Ranny memperkirakan, kebijakan masuk sekolah pukul sembilan pagi akan menambah pos pengeluaran untuk biaya makan siang dan transportasi anak. Tidak hanya itu, anak-anak yang sudah menempuh pendidikan menengah pasti akan lebih lama berada di sekolah karena kegiatan ekstrakurikuler dan pendalaman materi. 
"Akibatnya, mereka pulang ketika hari sudah gelap. Sebagai orangtua, tentu saya akan lebih khawatir dengan keselamatan anak saya di jalan. Lebih riskan," imbuhnya. 
Memundurkan jam masuk sekolah bukanlah solusi paling tepat. Menurut Ranny, cara ini hanya akan memindahkan masalah kemacetan di pagi hari ke sore hari. 

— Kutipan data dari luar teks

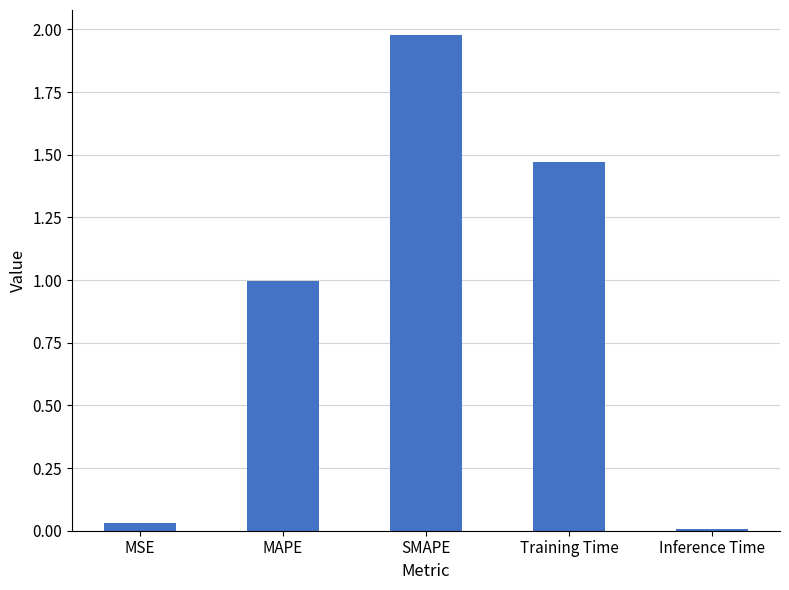

What position from the right is Training Time?

2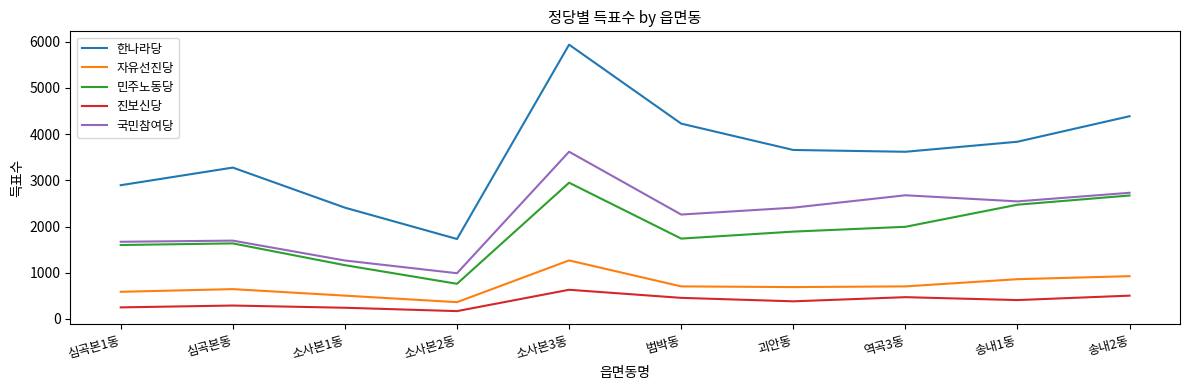

The value of 한나라당 at 역곡3동 is 3617. True or false?

True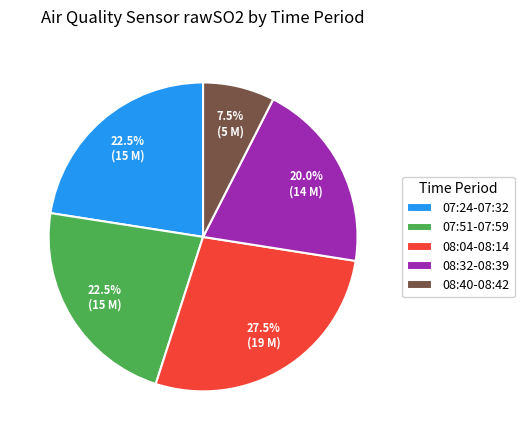

How many segments does this pie chart have?

5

Tanpa anak sekolah saja, kata Ranny, lalu lintas Jakarta sudah sangat padat. Kalaupun mau bicara solusi kemacetan, maka pemerintah perlu memperbaiki sistem transportasi umum. 
"Dan kita enggak bicara satu dua tahun ke depan. Perombakan sistem transportasi umum ini harus menjadi program kontinyu dan konsisten, siapa pun pemimpinnya. Jangan sampai ganti gubernur lalu kebijakan juga berganti," tuturnya tegas.